Images des pages et texte extrait

▬▬▬▬▬▬

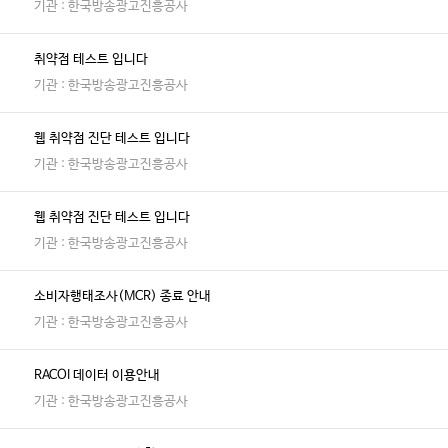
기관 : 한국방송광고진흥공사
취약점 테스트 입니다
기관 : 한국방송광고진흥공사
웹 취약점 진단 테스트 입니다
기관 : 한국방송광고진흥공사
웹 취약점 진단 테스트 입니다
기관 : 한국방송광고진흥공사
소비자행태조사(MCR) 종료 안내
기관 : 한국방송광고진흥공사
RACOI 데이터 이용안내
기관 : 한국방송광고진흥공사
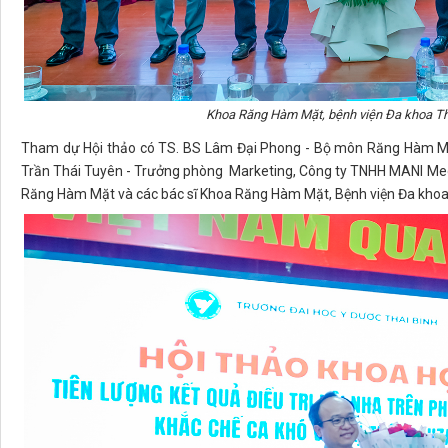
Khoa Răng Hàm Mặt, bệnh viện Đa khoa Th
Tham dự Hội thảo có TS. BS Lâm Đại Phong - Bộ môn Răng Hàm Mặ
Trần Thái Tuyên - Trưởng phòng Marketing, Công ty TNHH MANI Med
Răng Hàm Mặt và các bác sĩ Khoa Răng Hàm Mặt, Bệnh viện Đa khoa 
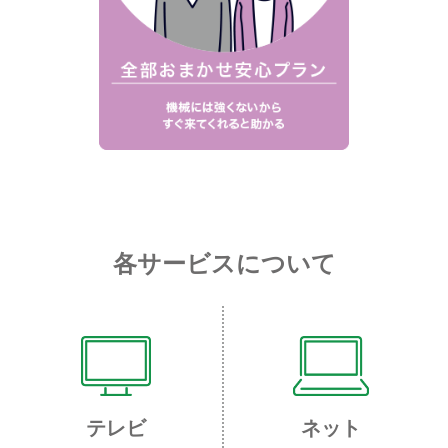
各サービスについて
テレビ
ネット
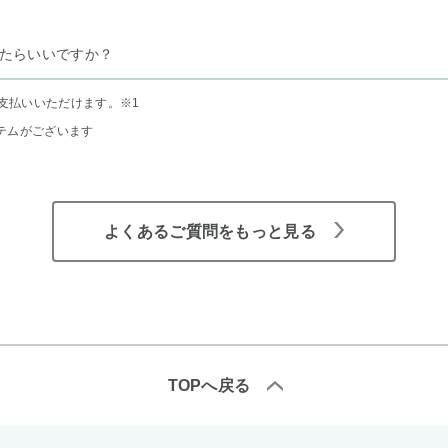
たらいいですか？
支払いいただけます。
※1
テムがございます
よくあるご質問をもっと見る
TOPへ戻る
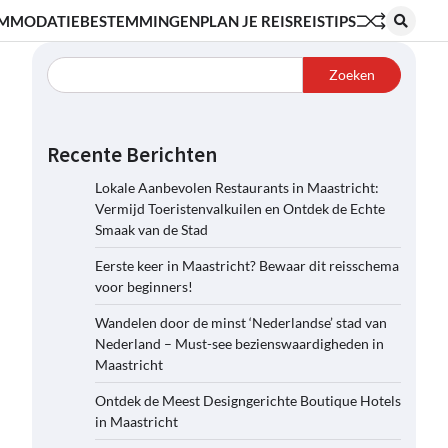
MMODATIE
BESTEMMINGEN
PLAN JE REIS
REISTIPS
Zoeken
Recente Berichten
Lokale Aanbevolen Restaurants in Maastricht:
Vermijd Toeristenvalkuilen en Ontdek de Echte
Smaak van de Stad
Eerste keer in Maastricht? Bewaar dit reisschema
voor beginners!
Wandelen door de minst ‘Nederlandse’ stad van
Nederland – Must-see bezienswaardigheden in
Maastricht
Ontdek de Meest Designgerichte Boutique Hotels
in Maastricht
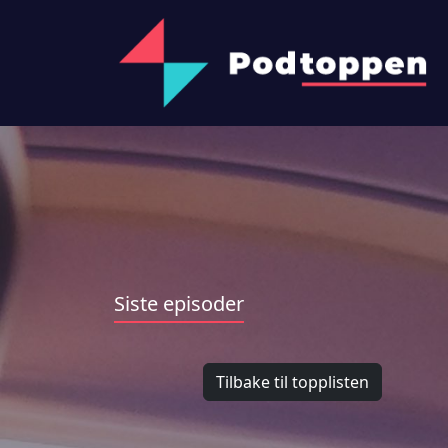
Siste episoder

▬▬▬▬▬▬

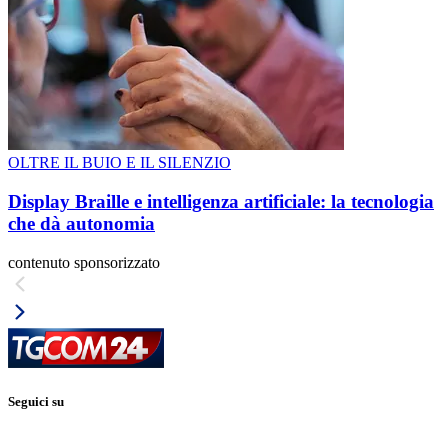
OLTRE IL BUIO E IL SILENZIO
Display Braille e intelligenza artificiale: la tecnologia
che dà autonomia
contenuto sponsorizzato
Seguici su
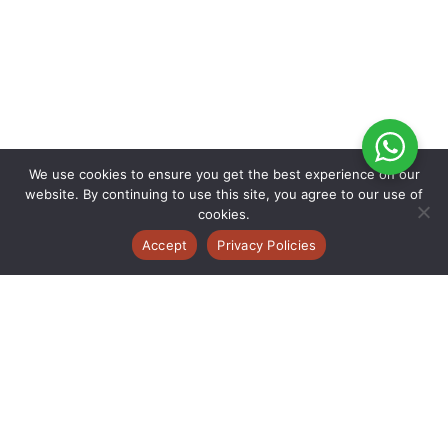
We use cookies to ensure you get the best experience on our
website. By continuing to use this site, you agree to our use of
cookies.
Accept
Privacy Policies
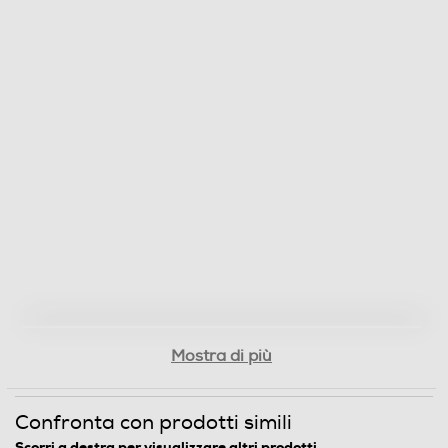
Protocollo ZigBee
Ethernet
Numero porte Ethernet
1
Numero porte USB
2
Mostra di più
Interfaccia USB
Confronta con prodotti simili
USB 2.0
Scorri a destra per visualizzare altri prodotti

▬▬▬▬▬▬

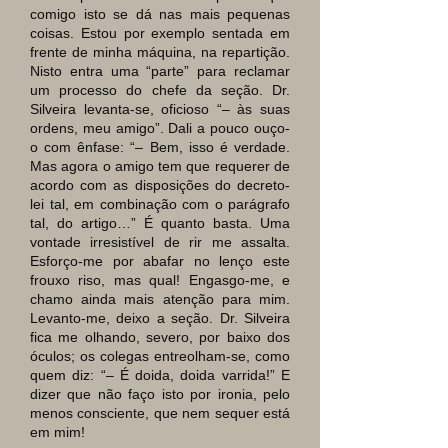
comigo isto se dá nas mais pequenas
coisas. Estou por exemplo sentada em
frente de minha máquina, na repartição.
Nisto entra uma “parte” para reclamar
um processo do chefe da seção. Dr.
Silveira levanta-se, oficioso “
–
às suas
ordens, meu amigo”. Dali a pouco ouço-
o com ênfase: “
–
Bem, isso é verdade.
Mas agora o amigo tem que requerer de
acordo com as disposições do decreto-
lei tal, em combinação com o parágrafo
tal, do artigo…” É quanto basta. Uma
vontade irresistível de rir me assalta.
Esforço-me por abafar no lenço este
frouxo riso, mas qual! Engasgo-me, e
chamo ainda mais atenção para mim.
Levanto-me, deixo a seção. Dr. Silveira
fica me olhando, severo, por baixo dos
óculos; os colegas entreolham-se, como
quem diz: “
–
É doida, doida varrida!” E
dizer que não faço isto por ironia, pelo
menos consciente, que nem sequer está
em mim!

▬▬▬▬▬▬

Renvoyez chaque ligne des items ci-dessus qui contient la chaîne "mais", en tenant compte de la casse.

comigo isto se dá nas mais pequenas
chamo ainda mais atenção para mim.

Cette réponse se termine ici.